But it would not greatly matter, she thought, if it should chance that Ralph was not her son. He was a brave, good boy, worthy of the best that could come to him, and she loved him. Indeed, during these last few days her heart had gone out to him with an affection so strange and a desire so strong that she felt that only his presence could satisfy it. She could not be glad enough that the trial, now so nearly to its close, would result in giving to her a son. It was a strange defeat, indeed, to cause her such rejoicing. On this peaceful Sunday morning her mind was full with plans for the lad’s comfort, for his happiness and his education. But the more she thought upon him the greater grew her longing to have him with her, the harder it became to repress her strong desire to see him, to speak to him, to kiss his face, to hold him in her arms. In the quiet of the afternoon this longing became more intense. She tried to put it away from her, but it would not go; she tried to reason it down, but the boy’s face, rising always in her thought, refuted all her logic. She felt that he must come to her, that she must see him, if only long enough to look into his eyes, to touch his hand, to welcome him and say good-by.

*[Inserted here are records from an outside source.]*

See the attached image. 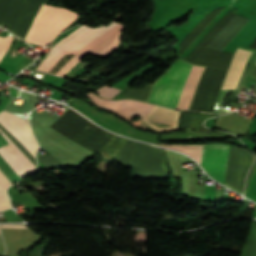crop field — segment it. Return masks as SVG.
Returning a JSON list of instances; mask_svg holds the SVG:
<instances>
[{
  "label": "crop field",
  "instance_id": "obj_4",
  "mask_svg": "<svg viewBox=\"0 0 256 256\" xmlns=\"http://www.w3.org/2000/svg\"><path fill=\"white\" fill-rule=\"evenodd\" d=\"M126 164L134 166L133 175L144 177H164L165 166L162 149L137 143Z\"/></svg>",
  "mask_w": 256,
  "mask_h": 256
},
{
  "label": "crop field",
  "instance_id": "obj_10",
  "mask_svg": "<svg viewBox=\"0 0 256 256\" xmlns=\"http://www.w3.org/2000/svg\"><path fill=\"white\" fill-rule=\"evenodd\" d=\"M168 147H172V148H176V149L182 150V151L188 153L189 155H191L192 157L196 158L198 160V162H199L201 145H170Z\"/></svg>",
  "mask_w": 256,
  "mask_h": 256
},
{
  "label": "crop field",
  "instance_id": "obj_8",
  "mask_svg": "<svg viewBox=\"0 0 256 256\" xmlns=\"http://www.w3.org/2000/svg\"><path fill=\"white\" fill-rule=\"evenodd\" d=\"M0 124L9 130L34 157L37 145L26 121L2 111L0 113Z\"/></svg>",
  "mask_w": 256,
  "mask_h": 256
},
{
  "label": "crop field",
  "instance_id": "obj_5",
  "mask_svg": "<svg viewBox=\"0 0 256 256\" xmlns=\"http://www.w3.org/2000/svg\"><path fill=\"white\" fill-rule=\"evenodd\" d=\"M229 145H204L201 166L214 179L224 184Z\"/></svg>",
  "mask_w": 256,
  "mask_h": 256
},
{
  "label": "crop field",
  "instance_id": "obj_6",
  "mask_svg": "<svg viewBox=\"0 0 256 256\" xmlns=\"http://www.w3.org/2000/svg\"><path fill=\"white\" fill-rule=\"evenodd\" d=\"M87 96L91 99L93 103H95L97 106L113 110L121 113L122 115L130 118L135 115H139L140 119L143 120V118L146 116V114L151 110L153 105L134 101L131 99L127 100H103L99 98L97 95L93 93H88Z\"/></svg>",
  "mask_w": 256,
  "mask_h": 256
},
{
  "label": "crop field",
  "instance_id": "obj_13",
  "mask_svg": "<svg viewBox=\"0 0 256 256\" xmlns=\"http://www.w3.org/2000/svg\"><path fill=\"white\" fill-rule=\"evenodd\" d=\"M11 40H12V37L10 36H7L5 38L0 37V59L6 52Z\"/></svg>",
  "mask_w": 256,
  "mask_h": 256
},
{
  "label": "crop field",
  "instance_id": "obj_9",
  "mask_svg": "<svg viewBox=\"0 0 256 256\" xmlns=\"http://www.w3.org/2000/svg\"><path fill=\"white\" fill-rule=\"evenodd\" d=\"M241 256H256V220H253L250 234Z\"/></svg>",
  "mask_w": 256,
  "mask_h": 256
},
{
  "label": "crop field",
  "instance_id": "obj_14",
  "mask_svg": "<svg viewBox=\"0 0 256 256\" xmlns=\"http://www.w3.org/2000/svg\"><path fill=\"white\" fill-rule=\"evenodd\" d=\"M0 227H20V228H28L26 226H21V225H0Z\"/></svg>",
  "mask_w": 256,
  "mask_h": 256
},
{
  "label": "crop field",
  "instance_id": "obj_7",
  "mask_svg": "<svg viewBox=\"0 0 256 256\" xmlns=\"http://www.w3.org/2000/svg\"><path fill=\"white\" fill-rule=\"evenodd\" d=\"M0 133L9 143L0 147V156L8 165L23 179L36 172V167L31 161L15 146V144L0 130Z\"/></svg>",
  "mask_w": 256,
  "mask_h": 256
},
{
  "label": "crop field",
  "instance_id": "obj_1",
  "mask_svg": "<svg viewBox=\"0 0 256 256\" xmlns=\"http://www.w3.org/2000/svg\"><path fill=\"white\" fill-rule=\"evenodd\" d=\"M108 27L119 30V34L126 25L116 21ZM105 27L90 28L82 26L56 46L52 47L35 70L48 72L64 54L75 53L83 56L90 52L94 55H108L116 46L118 31ZM114 51V50H113ZM106 57V56H98Z\"/></svg>",
  "mask_w": 256,
  "mask_h": 256
},
{
  "label": "crop field",
  "instance_id": "obj_11",
  "mask_svg": "<svg viewBox=\"0 0 256 256\" xmlns=\"http://www.w3.org/2000/svg\"><path fill=\"white\" fill-rule=\"evenodd\" d=\"M95 91L103 98L112 99L120 91V89H117L113 86H103Z\"/></svg>",
  "mask_w": 256,
  "mask_h": 256
},
{
  "label": "crop field",
  "instance_id": "obj_2",
  "mask_svg": "<svg viewBox=\"0 0 256 256\" xmlns=\"http://www.w3.org/2000/svg\"><path fill=\"white\" fill-rule=\"evenodd\" d=\"M174 64L163 75H161L154 83H152L145 101L151 102L156 105L159 104L162 94L164 92V89L166 87V84L168 82V79L170 77V74L172 72V69L174 67ZM183 66H184V63L181 62L180 60H177L159 105L167 107ZM191 68H192L191 65L185 64L168 107H171V108L176 107ZM203 69L204 68L202 67L193 66L176 109H184V110L188 109L189 102L195 91V88L197 86V83L199 81V78L202 74Z\"/></svg>",
  "mask_w": 256,
  "mask_h": 256
},
{
  "label": "crop field",
  "instance_id": "obj_3",
  "mask_svg": "<svg viewBox=\"0 0 256 256\" xmlns=\"http://www.w3.org/2000/svg\"><path fill=\"white\" fill-rule=\"evenodd\" d=\"M68 11L64 8H59ZM45 6L28 42L45 45L51 41L62 29L68 26L78 16Z\"/></svg>",
  "mask_w": 256,
  "mask_h": 256
},
{
  "label": "crop field",
  "instance_id": "obj_12",
  "mask_svg": "<svg viewBox=\"0 0 256 256\" xmlns=\"http://www.w3.org/2000/svg\"><path fill=\"white\" fill-rule=\"evenodd\" d=\"M6 189L2 183L0 182V191ZM11 208L9 197L6 193V191L0 192V211Z\"/></svg>",
  "mask_w": 256,
  "mask_h": 256
}]
</instances>
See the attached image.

She called the coachmen then, and sent him for the boy, and waited at the window to catch the first glimpse of him when he should appear.
He came at last, and she met him in the hall. It was a welcome such as he had never dreamed of. They went into a beautiful room, and she drew his chair so close to hers that she could hold his hands, and smooth his hair back now and then, and look down into his eyes as she talked with him. She made him repeat to her the whole story of his life from the time he could remember, and when he told about Bachelor Billy and all his kindness and goodness, he saw that her eyes were filled with tears.
“We’ll remember him,” she said; “we’ll be very good to him always.”
“Mrs. Burnham,” asked Ralph, “do you really an’ truly believe ’at I’m your son?”
She evaded the question skilfully.
“I’m not Mrs. Burnham to you any more,” she said. “You are my little boy now and I am your mother. But wait! no; you must not call me ‘mother’ yet, not until the trial is over, then we shall call each other the names we like best, shall we not?”
“Yes; an’ will the trial be over to-morrow, do you think?”
“I hope so. I shall be glad to have it done; shall not you?”
“Oh, yes; but so long as it’s comin’ out so nice, I don’t care so very much. It’s all so good now ’at it couldn’t be much better. I could stan’ it another day or two, I guess.”
“Well, my dear, we will be patient. It cannot but come out right. Are you glad you are coming here to live with me, Ralph?”
“Yes, ma’am, I am; I’m very much delighted. I’ve always wanted a mother; you don’t know how much I’ve wanted a mother; but I never ’xpected—not till Gran’pa Simon come—I never ’xpected to get such a lovely one. You don’t know; I wisht I could tell you; I wisht I could do sumpthin’ so ’at you’d know how glad I am.”